— Exercise instructions —
List every line in the material below that contains the string "BoundingType"; the match is case-sensitive.

— Given data —
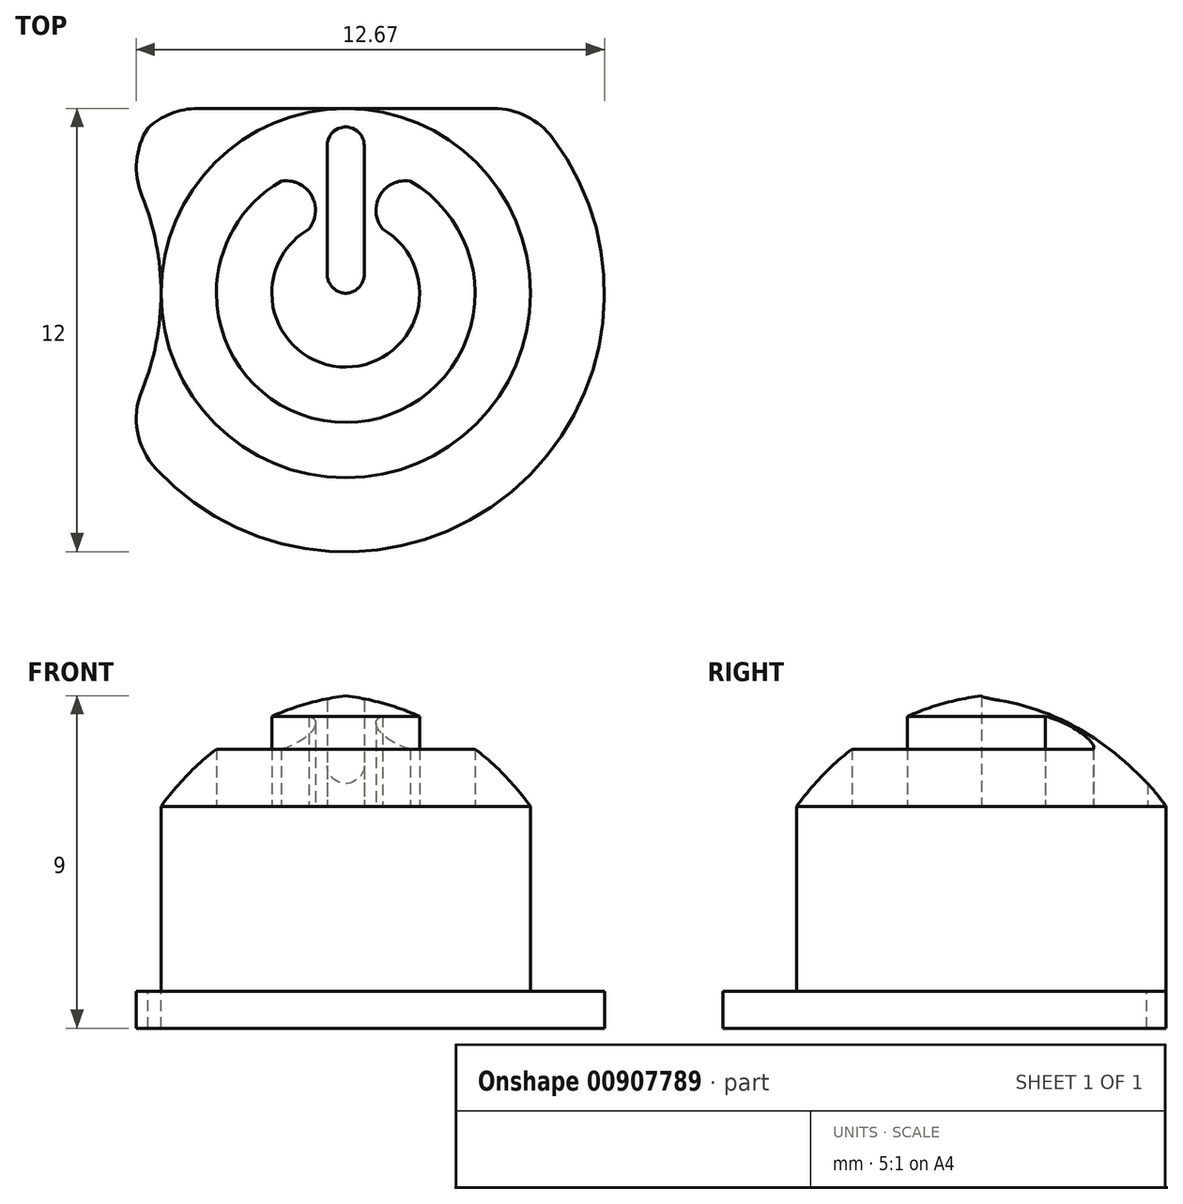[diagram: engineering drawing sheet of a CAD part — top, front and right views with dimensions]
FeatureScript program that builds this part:
annotation { "Feature Type Name" : "Feature", "Feature Type Description" : "" }
export const myFeature = defineFeature(function(context is Context, id is Id, definition is map)
    precondition{}
    {
        {
            var Q0;
            Q0=qCreatedBy(makeId("Front.planeOp"),FACE);
            var sketch = newSketch(context, id + "F0", { "sketchPlane" : qUnion([Q0])});
            skLineSegment(sketch, "E0.bottom", {"start": v(0, 0) * mm, "end": v(5, 0) * mm});
            skLineSegment(sketch, "E0.top", {"start": v(0, -5) * mm, "end": v(5, -5) * mm});
            skLineSegment(sketch, "E0.left", {"start": v(0, 0) * mm, "end": v(0, -5) * mm});
            skLineSegment(sketch, "E0.right", {"start": v(5, 0) * mm, "end": v(5, -5) * mm});
            skLineSegment(sketch, "E1", {"start": v(0, 0) * mm, "end": v(0, 3) * mm});
            skArc(sketch, "E2.trimOffspring", {"start": v(5, 0) * mm, "mid": v(2.81, 2.02) * mm, "end": v(0, 3) * mm});
            skLineSegment(sketch, "E3.bottom", {"start": v(0, -5) * mm, "end": v(7, -5) * mm});
            skLineSegment(sketch, "E3.top", {"start": v(0, -6) * mm, "end": v(7, -6) * mm});
            skLineSegment(sketch, "E3.left", {"start": v(0, -5) * mm, "end": v(0, -6) * mm});
            skLineSegment(sketch, "E3.right", {"start": v(7, -5) * mm, "end": v(7, -6) * mm});
            skSolve(sketch);
        }
        {
            var Q0;
            Q0=makeQuery(id+"F0.imprint","IMPRINT",FACE,{"disambiguationData":[TD([[makeQuery(id+"F0.imprint","IMPRINT",EDGE,{"derivedFrom":sQuery(id+"F0.wireOp",EDGE,"E0.bottom")}),1.0]])]});
            var Q1;
            Q1=makeQuery(id+"F0.imprint","IMPRINT",FACE,{"disambiguationData":[TD([[makeQuery(id+"F0.imprint","IMPRINT",EDGE,{"derivedFrom":sQuery(id+"F0.wireOp",EDGE,"E0.bottom")}),-1.0]])]});
            var Q2;
            Q2=makeQuery(id+"F0.imprint","IMPRINT",FACE,{"disambiguationData":[TD([[makeQuery(id+"F0.imprint","IMPRINT",EDGE,{"derivedFrom":sQuery(id+"F0.wireOp",EDGE,"E3.top")}),1.0]])]});
            var Q3;
            Q3=sQuery(id+"F0.wireOp",EDGE,"E0.left");
            revolve(context, id + "F1", {"surfaceOperationType" : NewSurfaceOperationType.NEW, "entities" : qUnion([Q0, Q1, Q2]), "axis" : qUnion([Q3]), "revolveType" : RevolveType.FULL});
        }
        {
            var Q0;
            Q0=makeQuery(id+"F1.opRevolve","SWEPT_FACE",FACE,{"disambiguationData":[OSD([sQuery(id+"F0.wireOp",EDGE,"E3.bottom")])]});
            cPlane(context, id + "F2", {"entities" : qUnion([Q0]), "cplaneType" : CPlaneType.OFFSET, "offset" : 5 * mm, "width" : 150 * mm, "height" : 150 * mm});
        }
        {
            var Q0;
            Q0=qCreatedBy(id+"F2.planeOp",FACE);
            var sketch = newSketch(context, id + "F3", { "sketchPlane" : qUnion([Q0])});
            skArc(sketch, "E4", {"start": v(-1.75, 3.03) * mm, "mid": v(0, -3.5) * mm, "end": v(1.75, 3.03) * mm});
            skArc(sketch, "E5", {"start": v(-1, 1.73) * mm, "mid": v(0, -2) * mm, "end": v(1, 1.73) * mm});
            skLineSegment(sketch, "E6", {"start": v(-1, 1.73) * mm, "end": v(-1.75, 3.03) * mm});
            skLineSegment(sketch, "E7", {"start": v(1, 1.73) * mm, "end": v(1.75, 3.03) * mm});
            skLineSegment(sketch, "E8", {"start": v(0, 0) * mm, "end": v(0, 2) * mm});
            skArc(sketch, "E9", {"start": v(-1, 1.73) * mm, "mid": v(-0.92, 2.64) * mm, "end": v(-1.75, 3.03) * mm});
            skArc(sketch, "E10", {"start": v(1.75, 3.03) * mm, "mid": v(0.92, 2.64) * mm, "end": v(1, 1.73) * mm});
            skLineSegment(sketch, "E11.bottom", {"start": v(0.5, 0.5) * mm, "end": v(-0.5, 0.5) * mm});
            skLineSegment(sketch, "E11.top", {"start": v(0.5, 4) * mm, "end": v(-0.5, 4) * mm});
            skLineSegment(sketch, "E11.left", {"start": v(0.5, 0.5) * mm, "end": v(0.5, 4) * mm});
            skLineSegment(sketch, "E11.right", {"start": v(-0.5, 0.5) * mm, "end": v(-0.5, 4) * mm});
            skPoint(sketch, "E11.middle", {"position": v(0, 2.25) * mm});
            skArc(sketch, "E12", {"start": v(0.5, 4) * mm, "mid": v(0, 4.5) * mm, "end": v(-0.5, 4) * mm});
            skArc(sketch, "E13", {"start": v(-0.5, 0.5) * mm, "mid": v(0, 0) * mm, "end": v(0.5, 0.5) * mm});
            skSolve(sketch);
        }
        {
            var Q0;
            Q0 = qSketchRegion(id + "F3", true);
            extrude(context, id + "F4", {"entities" : qUnion([Q0]), "operationType" : NewBodyOperationType.REMOVE, "endBound" : BoundingType.THROUGH_ALL, "depth" : 2 * mm, "offsetDistance" : 25 * mm});
        }
        {
            var Q0;
            Q0=makeQuery(id+"F1.opRevolve","SWEPT_FACE",FACE,{"disambiguationData":[OSD([sQuery(id+"F0.wireOp",EDGE,"E3.bottom")])]});
            var sketch = newSketch(context, id + "F5", { "sketchPlane" : qUnion([Q0])});
            skLineSegment(sketch, "E14", {"start": v(0, 5) * mm, "end": v(8.99, 5) * mm});
            skLineSegment(sketch, "E15", {"start": v(8.99, 5) * mm, "end": v(8.99, 8.45) * mm});
            skLineSegment(sketch, "E16", {"start": v(8.99, 8.45) * mm, "end": v(-9.46, 8.45) * mm});
            skLineSegment(sketch, "E17", {"start": v(-9.46, 8.45) * mm, "end": v(-9.46, 5) * mm});
            skLineSegment(sketch, "E18", {"start": v(-9.46, 5) * mm, "end": v(0, 5) * mm});
            skPoint(sketch, "E19", {"position": v(-5, 0) * mm});
            skCircle(sketch, "E20", {"center": v(-12, 0) * mm, "radius": 7 * mm});
            skSolve(sketch);
        }
        {
            var Q0;
            Q0 = qSketchRegion(id + "F5", true);
            extrude(context, id + "F6", {"entities" : qUnion([Q0]), "operationType" : NewBodyOperationType.REMOVE, "endBound" : BoundingType.THROUGH_ALL, "oppositeDirection" : true, "depth" : 25 * mm, "offsetDistance" : 25 * mm});
        }
        {
            var Q0;
            Q0=makeQuery(id+"F6.boolean.opBoolean","INTERSECT",EDGE,{"disambiguationData":[OD(1.0)],"derivedFrom":[makeQuery(id+"F1.opRevolve","SWEPT_FACE",FACE,{"disambiguationData":[OSD([sQuery(id+"F0.wireOp",EDGE,"E3.right")])]}),makeQuery(id+"F6.opExtrude","SWEPT_FACE",FACE,{"disambiguationData":[OSD([sQuery(id+"F5.wireOp",EDGE,"E20")])]})]});
            var Q1;
            Q1=makeQuery(id+"F6.boolean.opBoolean","INTERSECT",EDGE,{"disambiguationData":[OD(0.0)],"derivedFrom":[makeQuery(id+"F1.opRevolve","SWEPT_FACE",FACE,{"disambiguationData":[OSD([sQuery(id+"F0.wireOp",EDGE,"E3.right")])]}),makeQuery(id+"F6.opExtrude","SWEPT_FACE",FACE,{"disambiguationData":[OSD([sQuery(id+"F5.wireOp",EDGE,"E20")])]})]});
            var Q2;
            Q2=makeQuery(id+"F6.boolean.opBoolean","INTERSECT",EDGE,{"disambiguationData":[OD(0.0)],"derivedFrom":[makeQuery(id+"F1.opRevolve","SWEPT_FACE",FACE,{"disambiguationData":[OSD([sQuery(id+"F0.wireOp",EDGE,"E3.right")])]}),makeQuery(id+"F6.opExtrude","SWEPT_FACE",FACE,{"disambiguationData":[OSD([sQuery(id+"F5.wireOp",EDGE,"E14"),sQuery(id+"F5.wireOp",EDGE,"E18")])]})]});
            var Q3;
            Q3=makeQuery(id+"F6.boolean.opBoolean","INTERSECT",EDGE,{"disambiguationData":[OD(1.0)],"derivedFrom":[makeQuery(id+"F1.opRevolve","SWEPT_FACE",FACE,{"disambiguationData":[OSD([sQuery(id+"F0.wireOp",EDGE,"E3.right")])]}),makeQuery(id+"F6.opExtrude","SWEPT_FACE",FACE,{"disambiguationData":[OSD([sQuery(id+"F5.wireOp",EDGE,"E14"),sQuery(id+"F5.wireOp",EDGE,"E18")])]})]});
            fillet(context, id + "F7", {"entities" : qUnion([Q0, Q1, Q2, Q3]), "radius" : 2 * mm, "tangentPropagation" : true, "allowEdgeOverflow" : false});
        }
    });
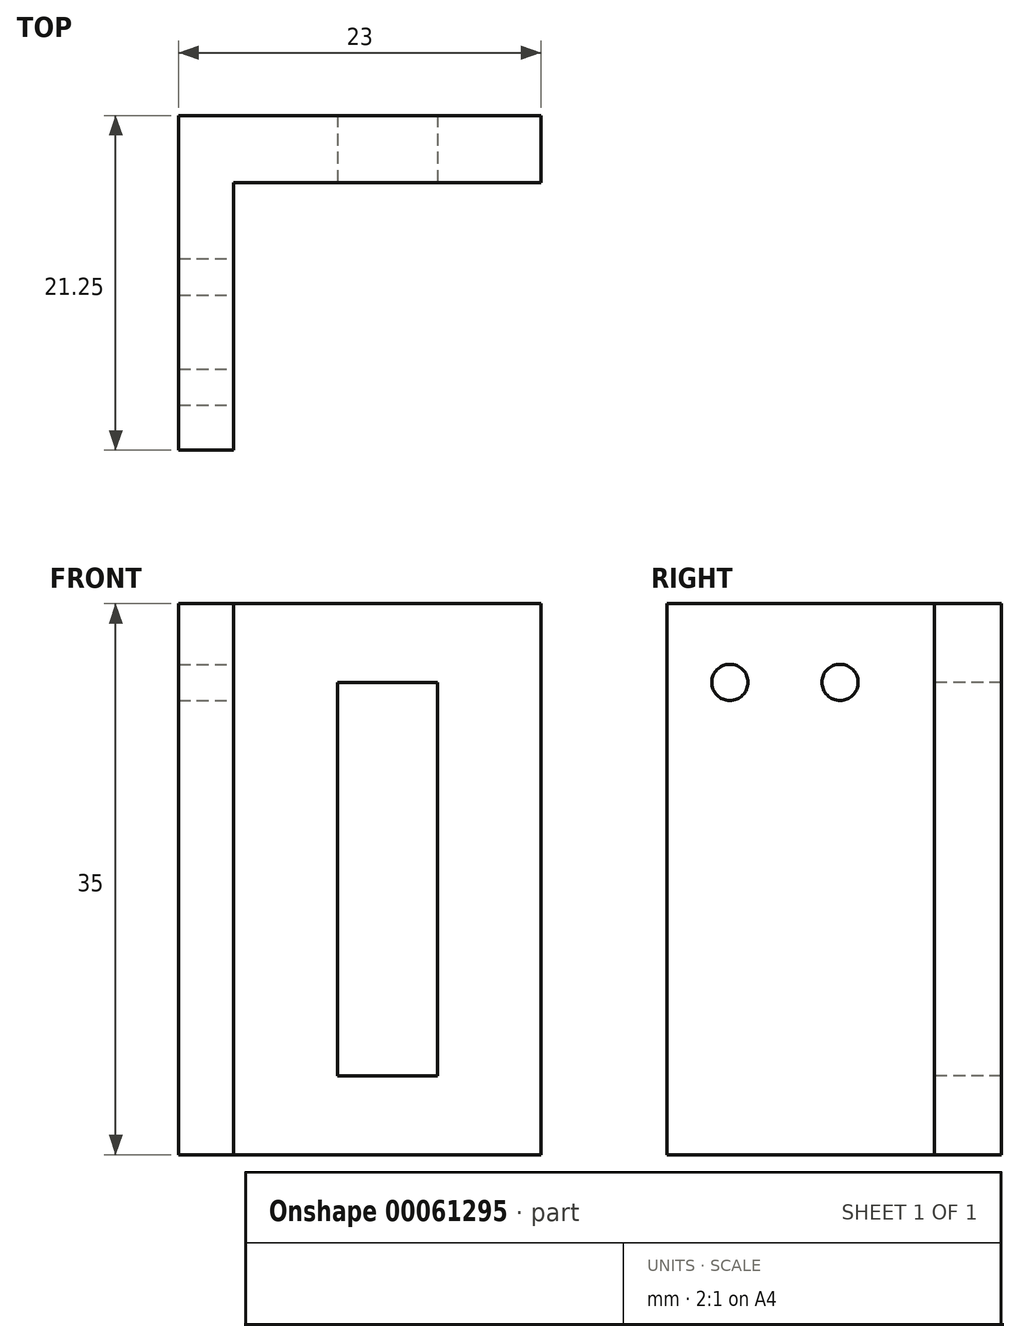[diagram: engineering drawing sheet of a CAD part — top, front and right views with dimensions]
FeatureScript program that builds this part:
annotation { "Feature Type Name" : "Feature", "Feature Type Description" : "" }
export const myFeature = defineFeature(function(context is Context, id is Id, definition is map)
    precondition{}
    {
        {
            var Q0;
            Q0=qCreatedBy(makeId("Front.planeOp"),FACE);
            var sketch = newSketch(context, id + "F0", { "sketchPlane" : qUnion([Q0])});
            skLineSegment(sketch, "E0.rect.bottom", {"start": v(11.57, -17.5) * mm, "end": v(-11.43, -17.5) * mm});
            skLineSegment(sketch, "E0.rect.top", {"start": v(11.57, 17.5) * mm, "end": v(-11.43, 17.5) * mm});
            skLineSegment(sketch, "E0.rect.left", {"start": v(11.57, -17.5) * mm, "end": v(11.57, 17.5) * mm});
            skLineSegment(sketch, "E0.rect.right", {"start": v(-11.43, -17.5) * mm, "end": v(-11.43, 17.5) * mm});
            skPoint(sketch, "E0.rect.middle", {"position": v(0.07, 0) * mm});
            skSolve(sketch);
        }
        {
            var Q0;
            Q0=makeQuery(id+"F0.imprint","IMPRINT",FACE,{"disambiguationData":[TD([[makeQuery(id+"F0.imprint","IMPRINT",EDGE,{"derivedFrom":sQuery(id+"F0.wireOp",EDGE,"E0.rect.bottom")}),-1.0]])]});
            extrude(context, id + "F1", {"entities" : qUnion([Q0]), "oppositeDirection" : true, "depth" : 4.25 * mm});
        }
        {
            var Q0;
            Q0=makeQuery(id+"F1.opExtrude","CAP_FACE",FACE,{"disambiguationData":[OSD([sQuery(id+"F0.wireOp",EDGE,"E0.rect.bottom"),sQuery(id+"F0.wireOp",EDGE,"E0.rect.top"),sQuery(id+"F0.wireOp",EDGE,"E0.rect.left"),sQuery(id+"F0.wireOp",EDGE,"E0.rect.right")])],"isStart":true});
            var sketch = newSketch(context, id + "F2", { "sketchPlane" : qUnion([Q0])});
            skLineSegment(sketch, "E1.bottom", {"start": v(-11.43, 17.5) * mm, "end": v(-7.93, 17.5) * mm});
            skLineSegment(sketch, "E1.top", {"start": v(-11.43, -17.5) * mm, "end": v(-7.93, -17.5) * mm});
            skLineSegment(sketch, "E1.left", {"start": v(-11.43, 17.5) * mm, "end": v(-11.43, -17.5) * mm});
            skLineSegment(sketch, "E1.right", {"start": v(-7.93, 17.5) * mm, "end": v(-7.93, -17.5) * mm});
            skSolve(sketch);
        }
        {
            var Q0;
            Q0=makeQuery(id+"F2.imprint","IMPRINT",FACE,{"disambiguationData":[TD([[makeQuery(id+"F2.imprint","IMPRINT",EDGE,{"derivedFrom":sQuery(id+"F2.wireOp",EDGE,"E1.bottom")}),1.0]])]});
            extrude(context, id + "F3", {"entities" : qUnion([Q0]), "operationType" : NewBodyOperationType.ADD, "depth" : 17 * mm});
        }
        {
            var Q0;
            Q0=makeQuery(id+"F1.opExtrude","CAP_FACE",FACE,{"disambiguationData":[OSD([sQuery(id+"F0.wireOp",EDGE,"E0.rect.bottom"),sQuery(id+"F0.wireOp",EDGE,"E0.rect.top"),sQuery(id+"F0.wireOp",EDGE,"E0.rect.left"),sQuery(id+"F0.wireOp",EDGE,"E0.rect.right")])],"isStart":true});
            var sketch = newSketch(context, id + "F4", { "sketchPlane" : qUnion([Q0])});
            skLineSegment(sketch, "E2", {"start": v(1.82, 17.5) * mm, "end": v(1.82, -17.5) * mm, "construction": true});
            skLineSegment(sketch, "E3.rect.bottom", {"start": v(5, 12.5) * mm, "end": v(-1.36, 12.5) * mm});
            skLineSegment(sketch, "E3.rect.top", {"start": v(5, -12.5) * mm, "end": v(-1.36, -12.5) * mm});
            skLineSegment(sketch, "E3.rect.left", {"start": v(5, 12.5) * mm, "end": v(5, -12.5) * mm});
            skLineSegment(sketch, "E3.rect.right", {"start": v(-1.36, 12.5) * mm, "end": v(-1.36, -12.5) * mm});
            skPoint(sketch, "E3.rect.middle", {"position": v(1.82, 0) * mm});
            skSolve(sketch);
        }
        {
            var Q0;
            Q0 = qSketchRegion(id + "F4", true);
            extrude(context, id + "F5", {"entities" : qUnion([Q0]), "operationType" : NewBodyOperationType.REMOVE, "endBound" : BoundingType.THROUGH_ALL, "oppositeDirection" : true, "depth" : 25 * mm});
        }
        {
            var Q0;
            Q0=makeQuery(id+"F3.opExtrude","SWEPT_FACE",FACE,{"disambiguationData":[OSD([sQuery(id+"F2.wireOp",EDGE,"E1.right")])]});
            var sketch = newSketch(context, id + "F6", { "sketchPlane" : qUnion([Q0])});
            skCircle(sketch, "E4", {"center": v(-13, 12.5) * mm, "radius": 1.15 * mm});
            skLineSegment(sketch, "E5.1", {"start": v(-12, -12.5) * mm, "end": v(-5, -12.5) * mm});
            skCircle(sketch, "E6", {"center": v(-6, 12.5) * mm, "radius": 1.15 * mm});
            skSolve(sketch);
        }
        {
            var Q0;
            Q0 = qSketchRegion(id + "F6", true);
            extrude(context, id + "F7", {"entities" : qUnion([Q0]), "operationType" : NewBodyOperationType.REMOVE, "endBound" : BoundingType.THROUGH_ALL, "oppositeDirection" : true, "depth" : 25 * mm});
        }
    });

— Result of this exercise —
            extrude(context, id + "F4", {"entities" : qUnion([Q0]), "operationType" : NewBodyOperationType.REMOVE, "endBound" : BoundingType.THROUGH_ALL, "depth" : 2 * mm, "offsetDistance" : 25 * mm});
            extrude(context, id + "F6", {"entities" : qUnion([Q0]), "operationType" : NewBodyOperationType.REMOVE, "endBound" : BoundingType.THROUGH_ALL, "oppositeDirection" : true, "depth" : 25 * mm, "offsetDistance" : 25 * mm});
            extrude(context, id + "F5", {"entities" : qUnion([Q0]), "operationType" : NewBodyOperationType.REMOVE, "endBound" : BoundingType.THROUGH_ALL, "oppositeDirection" : true, "depth" : 25 * mm});
            extrude(context, id + "F7", {"entities" : qUnion([Q0]), "operationType" : NewBodyOperationType.REMOVE, "endBound" : BoundingType.THROUGH_ALL, "oppositeDirection" : true, "depth" : 25 * mm});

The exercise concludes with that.